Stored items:
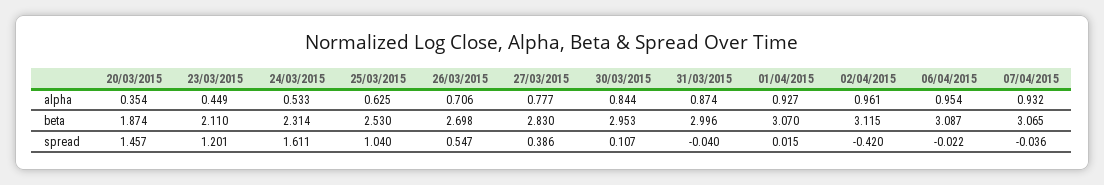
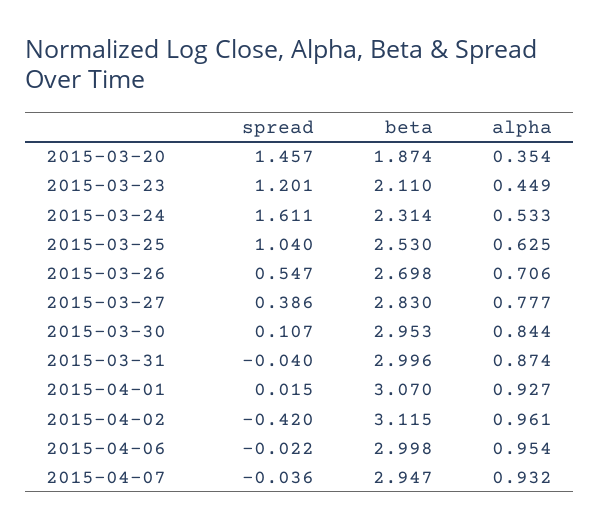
  {
    "20/03/2015": {
      "alpha": 0.354,
      "beta": 1.874,
      "spread": 1.457
    },
    "23/03/2015": {
      "alpha": 0.449,
      "beta": 2.11,
      "spread": 1.201
    },
    "24/03/2015": {
      "alpha": 0.533,
      "beta": 2.314,
      "spread": 1.611
    },
    "25/03/2015": {
      "alpha": 0.625,
      "beta": 2.53,
      "spread": 1.04
    },
    "26/03/2015": {
      "alpha": 0.706,
      "beta": 2.698,
      "spread": 0.547
    },
    "27/03/2015": {
      "alpha": 0.777,
      "beta": 2.83,
      "spread": 0.386
    },
    "30/03/2015": {
      "alpha": 0.844,
      "beta": 2.953,
      "spread": 0.107
    },
    "31/03/2015": {
      "alpha": 0.874,
      "beta": 2.996,
      "spread": -0.04
    },
    "01/04/2015": {
      "alpha": 0.927,
      "beta": 3.07,
      "spread": 0.015
    },
    "02/04/2015": {
      "alpha": 0.961,
      "beta": 3.115,
      "spread": -0.42
    },
    "06/04/2015": {
      "alpha": 0.954,
-     "beta": 3.087,
+     "beta": 2.998,
      "spread": -0.022
    },
    "07/04/2015": {
      "alpha": 0.932,
-     "beta": 3.065,
+     "beta": 2.947,
      "spread": -0.036
    }
  }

◆ TASK DETAILS: For the word "spread", please count the lines in the data where it appears and respond with the number only.

◆ ANSWER FOR THIS EXERCISE: 12